__Requisitos del ejercicio__
Cita textualmente, del texto sobre Pedro Pablo Oliva, el fragmento que comienza con las palabras que contienen "Pedro Pablo Oliva lleva" y termina con "conocimos nosotros también.".

__Texto del documento__
--------------------
No tengo mucho más qué decir respecto a la imagen. ¿Del autor?, creo es de los más grandes pintores que hayamos tenido en la isla, uno que reúne claves esenciales de nuestra identidad como parecen seguir siendo el humor, cierta tristeza encerrada en los colores que provienen del mar y del cielo y que pueden partir del hecho de pertenecer a un trozo de tierra rodeado por agua y bocas continentales.
En Cuba le han dado el Premio Nacional de Artes Plásticas a Pedro Pablo Oliva, y también le han dado la censura. Tal vez por eso, otro amigo, al ver la imagen tatuada ha dicho en tono (tal vez) sarcástico refiriéndose al pintor: “El nieto del mulato que, con su escopeta, remató a Martí”.
Pedro Pablo Oliva lleva ese estigma. Existe una película del ICAIC (Páginas del Diario de José Martí, de José Massip) donde él mismo lo comenta. Nunca se escondió para confesar el pecado familiar transformado en leyenda y que, gracias a la valentía de su madre, quien le hizo saber el secreto cuando era un muchacho todavía, conocimos nosotros también.
--------------------
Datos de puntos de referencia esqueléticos
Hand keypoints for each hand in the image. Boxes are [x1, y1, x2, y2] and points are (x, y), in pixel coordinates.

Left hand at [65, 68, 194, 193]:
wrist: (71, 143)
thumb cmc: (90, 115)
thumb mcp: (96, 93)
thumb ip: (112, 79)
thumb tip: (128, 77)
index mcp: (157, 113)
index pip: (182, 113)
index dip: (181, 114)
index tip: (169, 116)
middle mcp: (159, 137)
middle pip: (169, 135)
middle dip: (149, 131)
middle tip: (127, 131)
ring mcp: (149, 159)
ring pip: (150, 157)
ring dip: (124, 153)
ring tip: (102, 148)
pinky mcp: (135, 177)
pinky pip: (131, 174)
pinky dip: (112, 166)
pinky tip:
--------------------
__Espacio de respuesta__
Pedro Pablo Oliva lleva ese estigma. Existe una película del ICAIC (Páginas del Diario de José Martí, de José Massip) donde él mismo lo comenta. Nunca se escondió para confesar el pecado familiar transformado en leyenda y que, gracias a la valentía de su madre, quien le hizo saber el secreto cuando era un muchacho todavía, conocimos nosotros también.